Inzwischen hat sich noch ein weiterer Franzose zu uns gesellt. So geht es zu dritt weiter.
Gegen 19:00 geht das Theater dann wieder richtig los. Der Wind nimmt zu und die Wellen lassen sich das auch nicht zweimal sagen und machen gleich mal wieder richtig Alarm. Das Schreiben dieses Blog ist schon so eine Nummer. Verkeilt in der Sitzecke versuche ich, wenigstens halbwegs flüssig zu schreiben. Dieses Geschaukelt geht einem ehrlich gesagt auch auf die Birne, wahrscheinlich kann man das an der einen und auch anderen Stelle dann auch »rauslesen«. Astrid schläft noch, mal sehen, wie wir durch die Nacht kommen.
Hier draußen sind wir immer noch zu dritt. Obwohl unsere dicke Erna die kleinste und langsamste ist, hält sie gut mit. In jedem Fall segeln wir wohl noch am trockensten 😂. Hinter uns sieht es ungut aus, aber der Luftdruck steigt schon wieder. Die Wellen haben nun gut 2,5 bis 3 m und der Wind liegt zwischen 20 und 25 kn. In Böen auch mal bei 30 kn.
Kurz nach Sonnenuntergang und noch in der Dämmerung kommt eine riesige Horde Delphine bei uns vorbei. Sie springen überall um uns herum. Immer gleich mehrere, wie beim Wasserballett. Es sind mindestens 50 Tiere, wenn nicht mehr. Die Kämme der hohen Wellen brechen sich. Sie haben gut 3 m, manchmal auch mehr. Die Delphine springen aus der Vorderseite der brechenden Wellen. Unglaublich! So etwas haben wir noch nie gesehen. Vielleicht sieht man so etwas auch nur einmal, auch weil man bei so einem Wetter ja eigentlich auch gar nicht unterwegs sein möchte.
Die Nacht fällt pottenschwarz über uns her. Und es bläst unablässig mit 25 bis 30 kn weiter. Der Wind ist dennoch nicht wirklich das Problem, da haben wir inzwischen eine gute Abstimmung gefunden. Doch die Wellen sind schlimm. Gerade in den Starkwindphasen über 30 kn legt es uns doch immer mal wieder sehr bedenklich auf die Seite oder haut uns komplett aus dem Kurs, weil uns eine der großen Wellen einfach herumdreht. Bisher gab es keine wirklich bedenkliche Situation, auch wenn es uns bis zu 45° aus dem Kurs gedreht hat. Der Autopilot reagiert schnell und zuverlässig. So ein Wetter ist anstrengend.
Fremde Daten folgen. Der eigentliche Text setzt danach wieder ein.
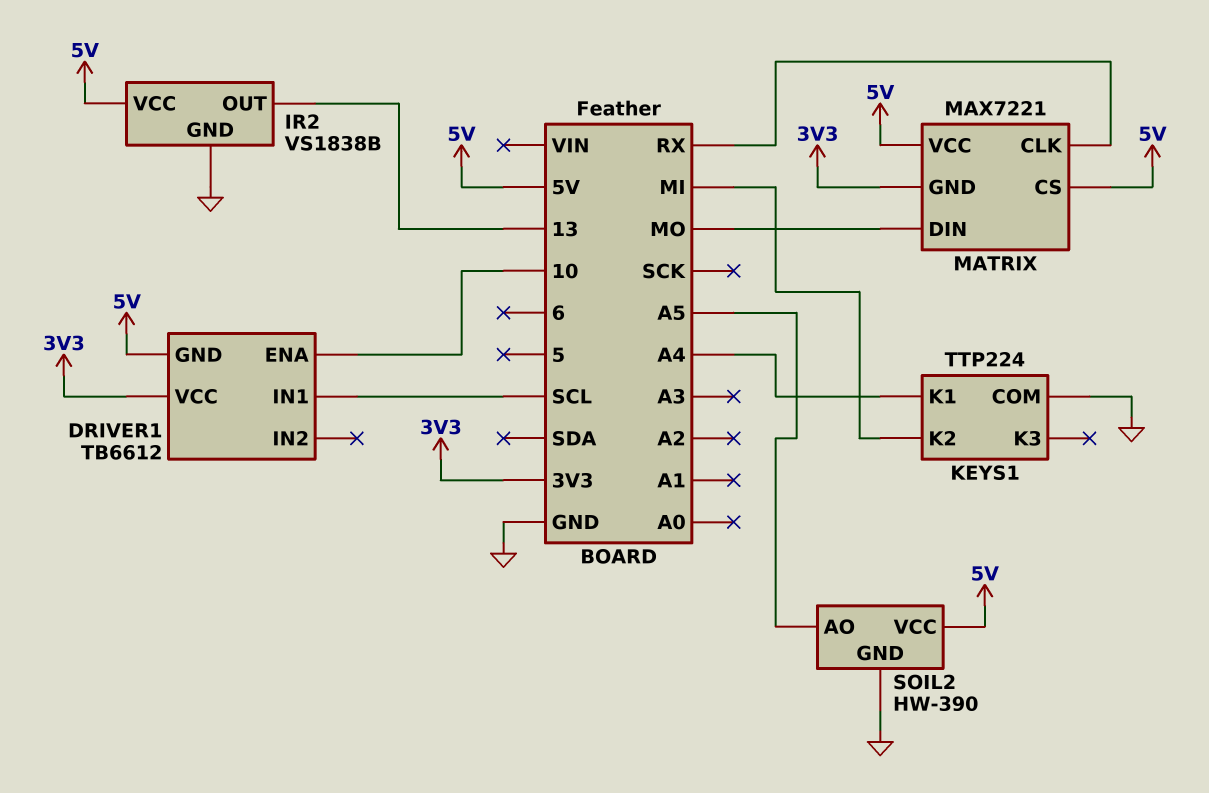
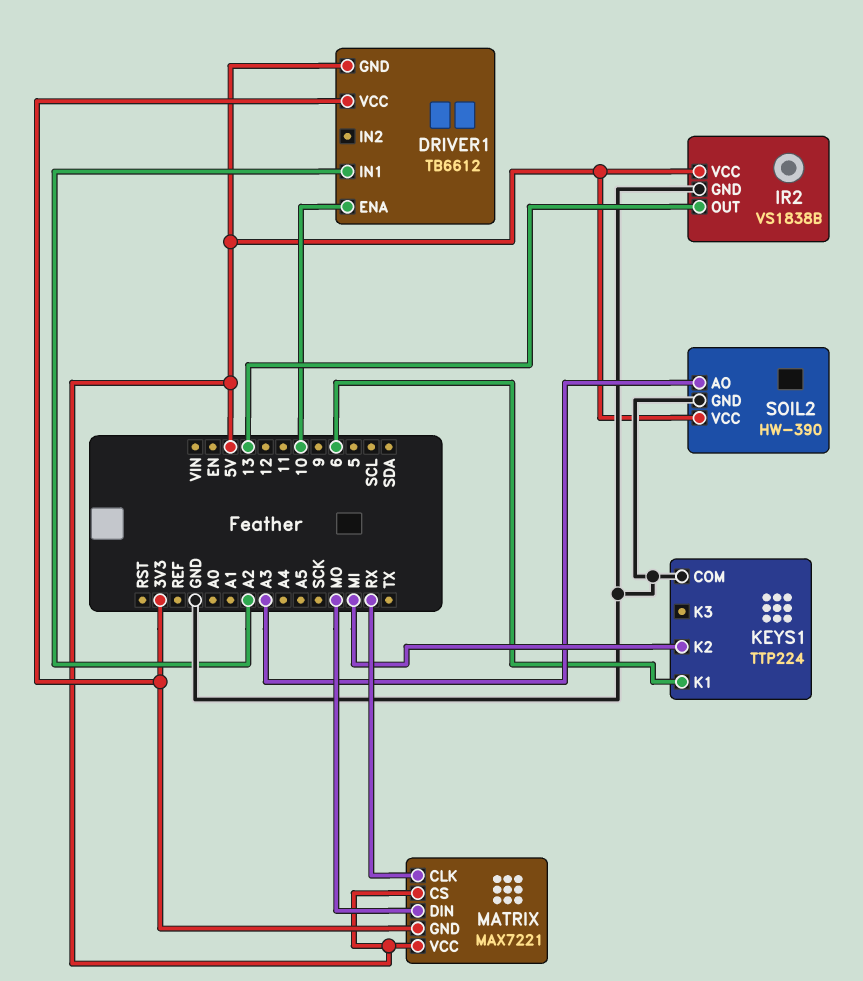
DRIVER1 pin IN1: SCL -> A2
KEYS1 pin K1: A4 -> 6
SOIL2 pin AO: A5 -> A3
Inzwischen haben wir sogar vier Mitsegler. Zu dem Norweger und dem Franzosen haben sich noch ein Belgier und ein Holländer gesellt. Das ist schon unglaublich, auch damit hätten wir nie gerechnet. 5 Segler in einem Radius von 10 sm. Und dies für Stunden. Irre!
Am Ende beflügelt so etwas aber auch das gute Gefühl, dass man nicht allein mit seiner Entscheidung war aufzubrechen. So ganz unabhängig ist man ja in seinem Tun doch auch nicht.
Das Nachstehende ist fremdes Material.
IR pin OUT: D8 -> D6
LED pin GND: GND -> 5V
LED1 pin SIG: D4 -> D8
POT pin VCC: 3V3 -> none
Unseren Nachtwachenrhythmus halten wir für diese Nacht nicht ein. Der Wind und die Wellen lassen einen eh nicht richtig schlafen und jeder von uns will den anderen auch nicht allein mit seiner Wache lassen.
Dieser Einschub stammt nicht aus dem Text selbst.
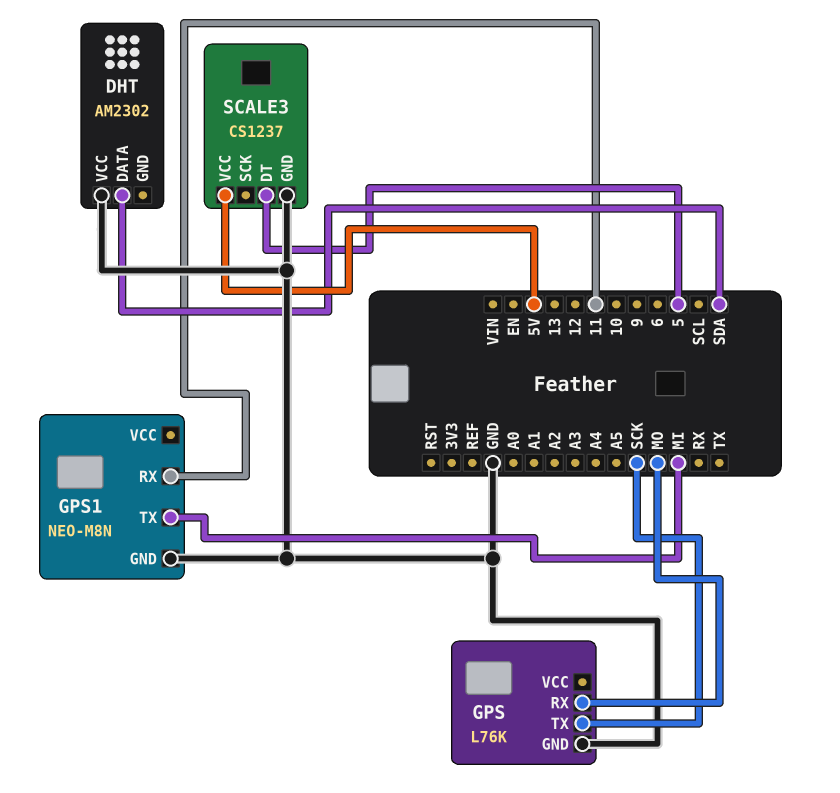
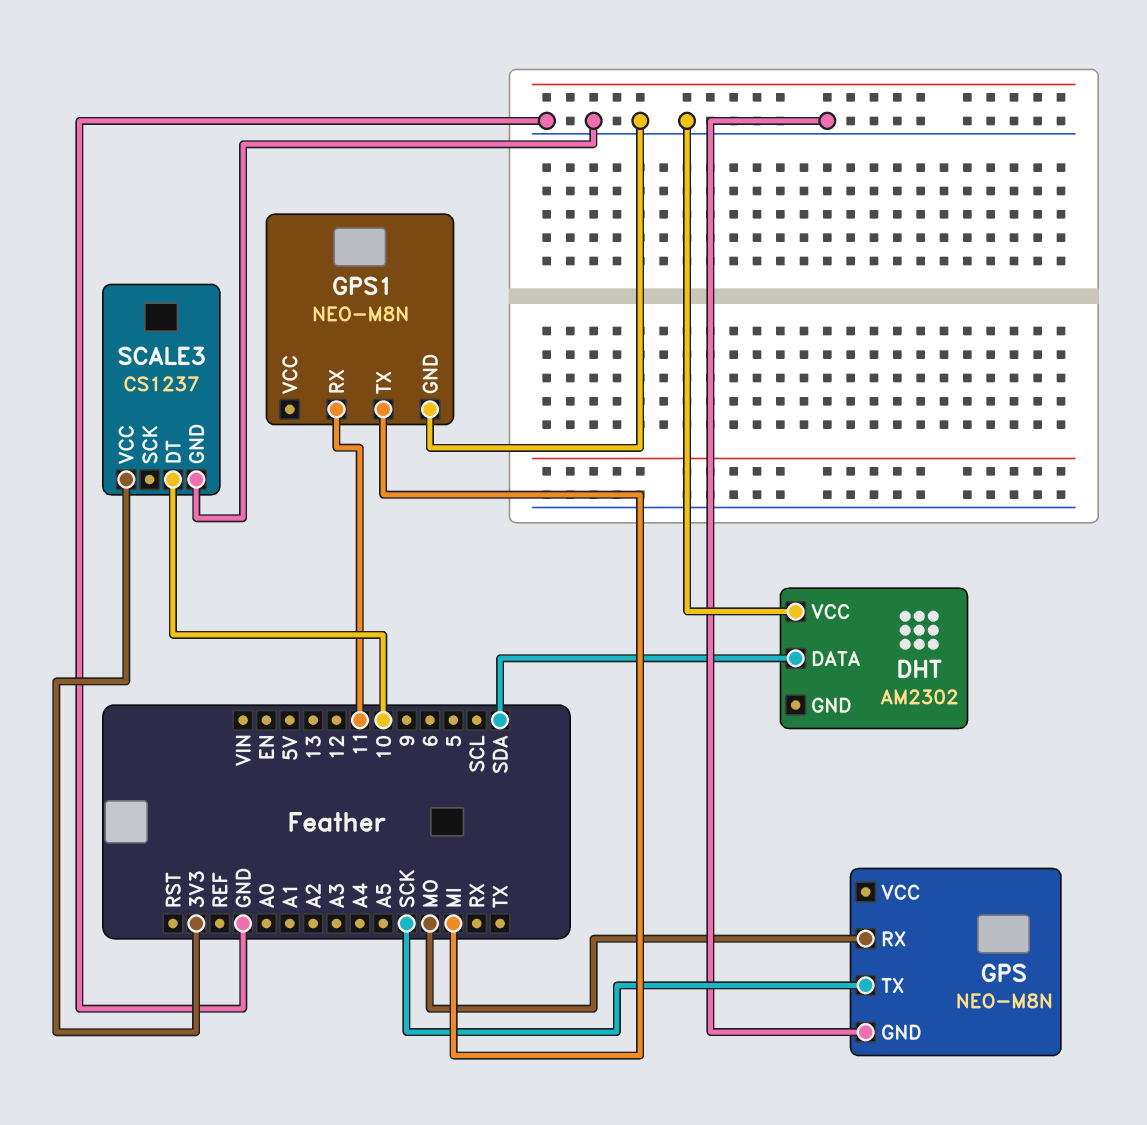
GPS: L76K -> NEO-M8N
SCALE3 pin DT: 5 -> 10
SCALE3 pin VCC: 5V -> 3V3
Um 23:59 loggen wir unser 2. Etmal mit 138,8 sm. 800,0 sm to go. Es ist ein heftiger Ritt und er geht weiter.
p.s.
Wahrscheinlich hat das Senden unserer Trackpunkte heute zeitweise nicht geklappt. Der Garmin hatte Aussetzer, das sollte er nun aber alles nachgeholt haben. Kein Grund zur Sorge, uns geht es prima, auch wenn inzwischen die Augen ziemlich quietschen.